Tehreek-e-Labaik is one of two new ultra-religious political movements that became prominent in recent months.

While Islamist parties are unlikely to win a majority they could play a major role in elections that must be held by summer next year.

Tehreek-e-Laibak was born out of a protest movement lionizing Mumtaz Qadri, a bodyguard of the governor of Punjab province who gunned down his boss in 2011 over his call to reform strict blasphemy laws.

The party won a surprisingly strong 7.6 percent of the vote in a by-election in Peshawar last month.

The group launched their sit-in after the government amended the oath that election candidates must swear. The change was small, called a mistake, and quickly reversed, AFP reported.

But the demonstrators have linked it to blasphemy, a hugely sensitive charge that has often fuelled deadly violence in conservative Muslim Pakistan.

They are demanding the law minister, Zahid Hamid, resign over the amendment. As the protests spread on Saturday TLY clerics began calling for Pakistanis to come and defend the “honor of the Prophet”.

According to their Facebook page, they seek shariah law in Pakistan and will run in more elections, having already participated in a by-election in Lahore in September.

The sit-in became increasingly frustrating for commuters trapped for hours daily by the road blockade.
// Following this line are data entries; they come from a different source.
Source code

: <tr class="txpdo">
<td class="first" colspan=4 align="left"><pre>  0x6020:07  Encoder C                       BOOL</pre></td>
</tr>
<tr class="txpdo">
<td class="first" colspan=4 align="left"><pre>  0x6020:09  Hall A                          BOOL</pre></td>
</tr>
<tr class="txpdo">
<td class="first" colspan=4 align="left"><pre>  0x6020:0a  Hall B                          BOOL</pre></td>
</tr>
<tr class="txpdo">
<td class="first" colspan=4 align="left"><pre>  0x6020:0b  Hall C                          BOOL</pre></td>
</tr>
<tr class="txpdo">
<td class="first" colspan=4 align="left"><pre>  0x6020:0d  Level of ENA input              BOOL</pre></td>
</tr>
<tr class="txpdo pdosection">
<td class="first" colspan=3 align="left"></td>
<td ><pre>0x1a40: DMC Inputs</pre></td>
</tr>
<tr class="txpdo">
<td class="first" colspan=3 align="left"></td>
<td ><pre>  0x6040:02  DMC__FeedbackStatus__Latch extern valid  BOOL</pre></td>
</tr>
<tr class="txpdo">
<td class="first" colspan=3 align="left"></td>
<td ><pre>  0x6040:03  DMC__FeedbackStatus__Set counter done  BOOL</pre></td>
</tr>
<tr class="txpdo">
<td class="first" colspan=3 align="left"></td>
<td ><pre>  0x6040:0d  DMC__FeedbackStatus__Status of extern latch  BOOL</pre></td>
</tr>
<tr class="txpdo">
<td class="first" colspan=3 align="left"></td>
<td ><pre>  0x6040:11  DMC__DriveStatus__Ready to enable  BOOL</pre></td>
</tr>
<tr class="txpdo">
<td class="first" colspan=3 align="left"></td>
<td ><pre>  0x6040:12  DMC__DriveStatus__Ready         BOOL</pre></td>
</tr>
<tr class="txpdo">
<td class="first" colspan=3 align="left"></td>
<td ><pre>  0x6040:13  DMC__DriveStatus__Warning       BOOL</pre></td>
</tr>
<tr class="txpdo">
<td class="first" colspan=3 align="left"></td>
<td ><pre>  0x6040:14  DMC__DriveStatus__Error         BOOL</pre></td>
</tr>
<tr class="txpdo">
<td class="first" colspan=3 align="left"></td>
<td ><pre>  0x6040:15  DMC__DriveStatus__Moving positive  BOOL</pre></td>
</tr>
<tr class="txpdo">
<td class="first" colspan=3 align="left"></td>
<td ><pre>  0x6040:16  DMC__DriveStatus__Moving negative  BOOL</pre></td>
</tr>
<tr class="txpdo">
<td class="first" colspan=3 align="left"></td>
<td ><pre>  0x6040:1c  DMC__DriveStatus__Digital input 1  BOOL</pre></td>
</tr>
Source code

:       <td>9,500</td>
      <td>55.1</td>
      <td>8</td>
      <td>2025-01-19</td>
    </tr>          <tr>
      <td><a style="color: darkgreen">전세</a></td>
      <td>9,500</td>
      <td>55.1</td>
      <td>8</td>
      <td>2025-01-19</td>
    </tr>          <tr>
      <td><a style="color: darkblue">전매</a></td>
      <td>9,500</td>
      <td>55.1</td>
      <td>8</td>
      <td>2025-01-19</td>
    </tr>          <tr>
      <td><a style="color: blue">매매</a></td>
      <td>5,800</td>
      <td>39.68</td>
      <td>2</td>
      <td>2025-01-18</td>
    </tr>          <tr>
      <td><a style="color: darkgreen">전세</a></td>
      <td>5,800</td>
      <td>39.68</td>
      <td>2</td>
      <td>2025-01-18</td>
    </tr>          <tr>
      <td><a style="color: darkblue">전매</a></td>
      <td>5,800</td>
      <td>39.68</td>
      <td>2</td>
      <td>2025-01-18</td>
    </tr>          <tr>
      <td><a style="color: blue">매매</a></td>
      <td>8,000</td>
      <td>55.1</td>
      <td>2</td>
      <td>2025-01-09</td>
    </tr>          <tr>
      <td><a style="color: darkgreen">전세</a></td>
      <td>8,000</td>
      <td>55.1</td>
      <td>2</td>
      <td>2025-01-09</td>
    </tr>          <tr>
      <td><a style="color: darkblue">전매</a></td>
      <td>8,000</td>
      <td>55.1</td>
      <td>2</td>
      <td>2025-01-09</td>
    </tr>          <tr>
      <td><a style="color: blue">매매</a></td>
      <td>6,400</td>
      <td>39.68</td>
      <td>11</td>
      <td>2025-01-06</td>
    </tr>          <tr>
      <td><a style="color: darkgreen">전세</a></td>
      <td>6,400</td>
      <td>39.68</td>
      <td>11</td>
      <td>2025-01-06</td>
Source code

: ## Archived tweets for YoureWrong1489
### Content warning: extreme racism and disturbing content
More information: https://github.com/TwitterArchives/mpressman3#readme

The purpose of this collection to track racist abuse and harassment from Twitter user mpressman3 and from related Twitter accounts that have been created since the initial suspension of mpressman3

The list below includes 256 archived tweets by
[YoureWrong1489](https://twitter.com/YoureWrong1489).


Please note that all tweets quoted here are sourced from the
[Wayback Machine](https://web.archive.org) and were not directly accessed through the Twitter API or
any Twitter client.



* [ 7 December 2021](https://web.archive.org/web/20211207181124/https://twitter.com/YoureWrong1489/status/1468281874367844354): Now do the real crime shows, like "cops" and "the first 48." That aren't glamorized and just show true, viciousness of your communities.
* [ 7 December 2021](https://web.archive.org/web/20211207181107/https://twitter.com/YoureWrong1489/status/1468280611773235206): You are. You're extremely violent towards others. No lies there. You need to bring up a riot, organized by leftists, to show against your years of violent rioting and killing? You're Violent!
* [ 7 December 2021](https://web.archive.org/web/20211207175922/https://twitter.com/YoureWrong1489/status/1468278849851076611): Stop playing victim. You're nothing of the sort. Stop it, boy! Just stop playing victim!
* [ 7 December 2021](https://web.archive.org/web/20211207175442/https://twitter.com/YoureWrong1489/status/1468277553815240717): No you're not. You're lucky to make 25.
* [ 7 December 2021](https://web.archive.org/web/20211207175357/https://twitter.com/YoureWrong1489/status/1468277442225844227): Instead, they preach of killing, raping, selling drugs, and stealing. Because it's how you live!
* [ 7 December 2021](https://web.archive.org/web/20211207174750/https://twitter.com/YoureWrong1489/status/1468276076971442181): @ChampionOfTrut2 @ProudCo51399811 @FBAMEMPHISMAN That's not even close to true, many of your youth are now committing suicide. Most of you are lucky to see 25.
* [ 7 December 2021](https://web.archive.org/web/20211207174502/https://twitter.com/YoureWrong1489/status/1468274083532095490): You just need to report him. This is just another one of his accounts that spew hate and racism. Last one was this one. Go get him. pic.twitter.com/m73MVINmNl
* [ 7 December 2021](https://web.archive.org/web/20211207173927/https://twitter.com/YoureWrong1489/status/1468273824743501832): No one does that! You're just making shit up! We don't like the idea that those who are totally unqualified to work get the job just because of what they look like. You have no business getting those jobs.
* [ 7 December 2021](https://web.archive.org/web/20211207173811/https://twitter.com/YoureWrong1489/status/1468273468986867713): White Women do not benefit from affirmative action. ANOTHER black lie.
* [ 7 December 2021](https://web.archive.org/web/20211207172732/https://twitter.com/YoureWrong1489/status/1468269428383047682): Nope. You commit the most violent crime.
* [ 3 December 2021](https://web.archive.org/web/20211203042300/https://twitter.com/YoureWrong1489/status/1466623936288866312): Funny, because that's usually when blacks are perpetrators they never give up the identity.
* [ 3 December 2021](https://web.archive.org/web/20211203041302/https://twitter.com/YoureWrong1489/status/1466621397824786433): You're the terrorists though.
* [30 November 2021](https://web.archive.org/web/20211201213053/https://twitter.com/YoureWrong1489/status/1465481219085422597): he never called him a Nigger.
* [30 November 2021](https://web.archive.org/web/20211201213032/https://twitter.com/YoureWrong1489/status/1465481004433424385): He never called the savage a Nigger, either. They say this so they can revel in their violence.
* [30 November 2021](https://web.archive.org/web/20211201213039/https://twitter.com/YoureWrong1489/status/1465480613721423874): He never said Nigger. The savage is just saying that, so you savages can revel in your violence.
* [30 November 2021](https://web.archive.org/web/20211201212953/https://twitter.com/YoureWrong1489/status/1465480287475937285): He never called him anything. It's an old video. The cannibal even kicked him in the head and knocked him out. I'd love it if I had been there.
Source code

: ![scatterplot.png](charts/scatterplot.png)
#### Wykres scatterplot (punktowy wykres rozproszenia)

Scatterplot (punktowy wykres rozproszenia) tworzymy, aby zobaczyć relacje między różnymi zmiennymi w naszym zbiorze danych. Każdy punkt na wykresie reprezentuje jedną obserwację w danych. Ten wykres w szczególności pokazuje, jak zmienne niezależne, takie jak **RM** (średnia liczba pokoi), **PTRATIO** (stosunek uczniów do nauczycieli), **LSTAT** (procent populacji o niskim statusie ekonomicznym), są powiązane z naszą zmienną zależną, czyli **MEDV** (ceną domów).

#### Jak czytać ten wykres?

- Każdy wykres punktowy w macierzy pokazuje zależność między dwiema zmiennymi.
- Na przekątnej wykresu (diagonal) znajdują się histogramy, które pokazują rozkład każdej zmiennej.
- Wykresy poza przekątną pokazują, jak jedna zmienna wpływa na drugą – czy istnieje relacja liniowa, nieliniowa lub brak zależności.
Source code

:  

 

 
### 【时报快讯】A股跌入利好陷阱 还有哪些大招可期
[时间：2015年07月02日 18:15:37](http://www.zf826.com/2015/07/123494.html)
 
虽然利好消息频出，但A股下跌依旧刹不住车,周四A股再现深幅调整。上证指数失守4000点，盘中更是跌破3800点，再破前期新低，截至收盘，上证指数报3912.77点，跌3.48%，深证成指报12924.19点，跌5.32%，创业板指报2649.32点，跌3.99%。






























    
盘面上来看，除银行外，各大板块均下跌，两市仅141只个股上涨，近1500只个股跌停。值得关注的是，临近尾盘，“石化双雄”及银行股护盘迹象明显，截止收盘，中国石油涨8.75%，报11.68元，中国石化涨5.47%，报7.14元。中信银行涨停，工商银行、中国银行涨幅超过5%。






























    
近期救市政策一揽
As the judiciary blasted officials for their inertia, conspiracy theories swirled over who was supporting the small number of protesters.

On Saturday, nearly three weeks after the protests began, some 8,500 armed security personnel, including police and the paramilitary Rangers and Frontier Corps finally confronted the Islamists.

They were met with stubborn resistance, with police and protesters hurling rocks and demonstrators blocking more roads and setting vehicles alight, while calling for reinforcements.

The demonstrations also spread to Pakistan’s two biggest cities, Karachi and Lahore, as well as smaller towns countrywide before security officials were ordered to suspend the operation and the government sought help from the army.

When the sit-in first began authorities had insisted on peacefully negotiating with the protesters, as politicians eye elections in 2018.

Pakistan’s civilian government have long pulled their punches in such situations, fearing that a crackdown on the religious group would incite blowback – as it has in the past. Critics have warned this allows extremism to flourish.

Analyst Michael Kugelman of the Wilson Center in Washington said the success of the protest was “highly disturbing”.

“It speaks to the clout and impunity enjoyed by religious hardliners in Pakistan,” he said.